● Exercise goal
Give back every record below word for word, with the pictures omitted.

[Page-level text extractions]
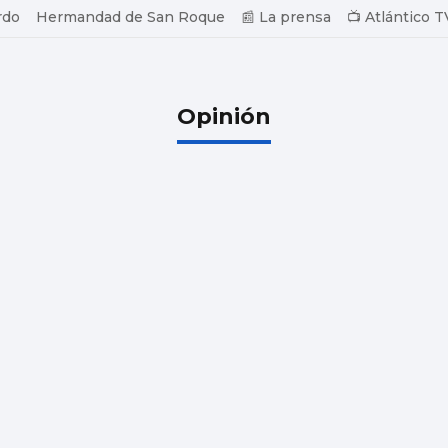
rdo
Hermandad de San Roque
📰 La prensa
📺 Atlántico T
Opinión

● Result of this exercise
rdo
Hermandad de San Roque
📰 La prensa
📺 Atlántico T
Opinión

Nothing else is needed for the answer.